**TASK DATA:**

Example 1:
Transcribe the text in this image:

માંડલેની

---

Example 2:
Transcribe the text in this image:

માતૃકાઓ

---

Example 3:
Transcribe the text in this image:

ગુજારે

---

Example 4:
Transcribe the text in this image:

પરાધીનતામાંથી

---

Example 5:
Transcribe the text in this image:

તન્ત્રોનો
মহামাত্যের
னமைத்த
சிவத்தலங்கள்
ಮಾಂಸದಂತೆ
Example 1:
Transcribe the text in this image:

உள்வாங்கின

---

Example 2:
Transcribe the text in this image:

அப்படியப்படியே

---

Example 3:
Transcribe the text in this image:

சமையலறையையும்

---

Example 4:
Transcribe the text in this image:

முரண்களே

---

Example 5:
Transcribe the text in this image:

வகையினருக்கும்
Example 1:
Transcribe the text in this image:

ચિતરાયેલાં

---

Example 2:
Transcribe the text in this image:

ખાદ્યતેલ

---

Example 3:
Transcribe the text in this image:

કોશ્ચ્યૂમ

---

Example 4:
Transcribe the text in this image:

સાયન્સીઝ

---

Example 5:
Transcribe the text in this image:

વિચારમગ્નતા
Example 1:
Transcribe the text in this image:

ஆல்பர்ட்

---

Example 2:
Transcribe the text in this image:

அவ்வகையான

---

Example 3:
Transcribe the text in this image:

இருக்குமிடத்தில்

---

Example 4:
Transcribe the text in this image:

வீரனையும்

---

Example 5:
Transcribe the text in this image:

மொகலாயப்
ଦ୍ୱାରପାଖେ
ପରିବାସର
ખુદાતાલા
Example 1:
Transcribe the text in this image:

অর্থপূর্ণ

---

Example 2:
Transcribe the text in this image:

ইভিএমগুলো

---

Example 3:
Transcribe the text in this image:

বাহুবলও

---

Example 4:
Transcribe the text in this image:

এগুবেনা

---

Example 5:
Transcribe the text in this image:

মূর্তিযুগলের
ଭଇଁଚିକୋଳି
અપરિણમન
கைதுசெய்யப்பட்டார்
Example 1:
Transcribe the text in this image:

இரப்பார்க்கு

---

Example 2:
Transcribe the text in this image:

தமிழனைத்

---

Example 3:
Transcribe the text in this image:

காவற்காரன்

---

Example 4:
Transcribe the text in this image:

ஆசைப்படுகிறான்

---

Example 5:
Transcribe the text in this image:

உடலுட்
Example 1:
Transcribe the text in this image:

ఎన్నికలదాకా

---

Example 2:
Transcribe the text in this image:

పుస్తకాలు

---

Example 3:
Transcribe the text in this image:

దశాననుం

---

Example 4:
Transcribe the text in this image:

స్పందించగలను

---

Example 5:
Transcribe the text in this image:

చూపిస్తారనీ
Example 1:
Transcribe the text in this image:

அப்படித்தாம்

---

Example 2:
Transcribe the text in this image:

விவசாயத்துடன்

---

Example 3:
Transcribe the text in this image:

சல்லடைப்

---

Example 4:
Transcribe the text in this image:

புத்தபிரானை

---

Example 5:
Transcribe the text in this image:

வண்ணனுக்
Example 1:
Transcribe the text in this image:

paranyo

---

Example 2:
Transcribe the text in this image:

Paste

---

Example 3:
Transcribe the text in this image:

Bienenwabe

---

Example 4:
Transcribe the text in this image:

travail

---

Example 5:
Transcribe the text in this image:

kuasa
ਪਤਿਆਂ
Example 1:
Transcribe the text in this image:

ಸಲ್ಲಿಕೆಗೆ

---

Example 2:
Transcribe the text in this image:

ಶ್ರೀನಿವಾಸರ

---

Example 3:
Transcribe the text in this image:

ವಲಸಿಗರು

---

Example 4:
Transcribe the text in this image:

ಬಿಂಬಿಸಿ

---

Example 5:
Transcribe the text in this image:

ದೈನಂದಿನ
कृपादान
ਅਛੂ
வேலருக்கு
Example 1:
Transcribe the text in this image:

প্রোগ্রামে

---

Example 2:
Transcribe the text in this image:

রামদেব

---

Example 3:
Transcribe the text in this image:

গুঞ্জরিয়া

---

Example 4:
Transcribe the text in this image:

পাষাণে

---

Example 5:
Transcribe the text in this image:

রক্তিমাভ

**EXERCISE PROMPT:** Reproduce the listing above precisely.

**RESPONSE TO THIS TASK:**
Example 1:
Transcribe the text in this image:

માંડલેની

---

Example 2:
Transcribe the text in this image:

માતૃકાઓ

---

Example 3:
Transcribe the text in this image:

ગુજારે

---

Example 4:
Transcribe the text in this image:

પરાધીનતામાંથી

---

Example 5:
Transcribe the text in this image:

તન્ત્રોનો
মহামাত্যের
னமைத்த
சிவத்தலங்கள்
ಮಾಂಸದಂತೆ
Example 1:
Transcribe the text in this image:

உள்வாங்கின

---

Example 2:
Transcribe the text in this image:

அப்படியப்படியே

---

Example 3:
Transcribe the text in this image:

சமையலறையையும்

---

Example 4:
Transcribe the text in this image:

முரண்களே

---

Example 5:
Transcribe the text in this image:

வகையினருக்கும்
Example 1:
Transcribe the text in this image:

ચિતરાયેલાં

---

Example 2:
Transcribe the text in this image:

ખાદ્યતેલ

---

Example 3:
Transcribe the text in this image:

કોશ્ચ્યૂમ

---

Example 4:
Transcribe the text in this image:

સાયન્સીઝ

---

Example 5:
Transcribe the text in this image:

વિચારમગ્નતા
Example 1:
Transcribe the text in this image:

ஆல்பர்ட்

---

Example 2:
Transcribe the text in this image:

அவ்வகையான

---

Example 3:
Transcribe the text in this image:

இருக்குமிடத்தில்

---

Example 4:
Transcribe the text in this image:

வீரனையும்

---

Example 5:
Transcribe the text in this image:

மொகலாயப்
ଦ୍ୱାରପାଖେ
ପରିବାସର
ખુદાતાલા
Example 1:
Transcribe the text in this image:

অর্থপূর্ণ

---

Example 2:
Transcribe the text in this image:

ইভিএমগুলো

---

Example 3:
Transcribe the text in this image:

বাহুবলও

---

Example 4:
Transcribe the text in this image:

এগুবেনা

---

Example 5:
Transcribe the text in this image:

মূর্তিযুগলের
ଭଇଁଚିକୋଳି
અપરિણમન
கைதுசெய்யப்பட்டார்
Example 1:
Transcribe the text in this image:

இரப்பார்க்கு

---

Example 2:
Transcribe the text in this image:

தமிழனைத்

---

Example 3:
Transcribe the text in this image:

காவற்காரன்

---

Example 4:
Transcribe the text in this image:

ஆசைப்படுகிறான்

---

Example 5:
Transcribe the text in this image:

உடலுட்
Example 1:
Transcribe the text in this image:

ఎన్నికలదాకా

---

Example 2:
Transcribe the text in this image:

పుస్తకాలు

---

Example 3:
Transcribe the text in this image:

దశాననుం

---

Example 4:
Transcribe the text in this image:

స్పందించగలను

---

Example 5:
Transcribe the text in this image:

చూపిస్తారనీ
Example 1:
Transcribe the text in this image:

அப்படித்தாம்

---

Example 2:
Transcribe the text in this image:

விவசாயத்துடன்

---

Example 3:
Transcribe the text in this image:

சல்லடைப்

---

Example 4:
Transcribe the text in this image:

புத்தபிரானை

---

Example 5:
Transcribe the text in this image:

வண்ணனுக்
Example 1:
Transcribe the text in this image:

paranyo

---

Example 2:
Transcribe the text in this image:

Paste

---

Example 3:
Transcribe the text in this image:

Bienenwabe

---

Example 4:
Transcribe the text in this image:

travail

---

Example 5:
Transcribe the text in this image:

kuasa
ਪਤਿਆਂ
Example 1:
Transcribe the text in this image:

ಸಲ್ಲಿಕೆಗೆ

---

Example 2:
Transcribe the text in this image:

ಶ್ರೀನಿವಾಸರ

---

Example 3:
Transcribe the text in this image:

ವಲಸಿಗರು

---

Example 4:
Transcribe the text in this image:

ಬಿಂಬಿಸಿ

---

Example 5:
Transcribe the text in this image:

ದೈನಂದಿನ
कृपादान
ਅਛੂ
வேலருக்கு
Example 1:
Transcribe the text in this image:

প্রোগ্রামে

---

Example 2:
Transcribe the text in this image:

রামদেব

---

Example 3:
Transcribe the text in this image:

গুঞ্জরিয়া

---

Example 4:
Transcribe the text in this image:

পাষাণে

---

Example 5:
Transcribe the text in this image:

রক্তিমাভ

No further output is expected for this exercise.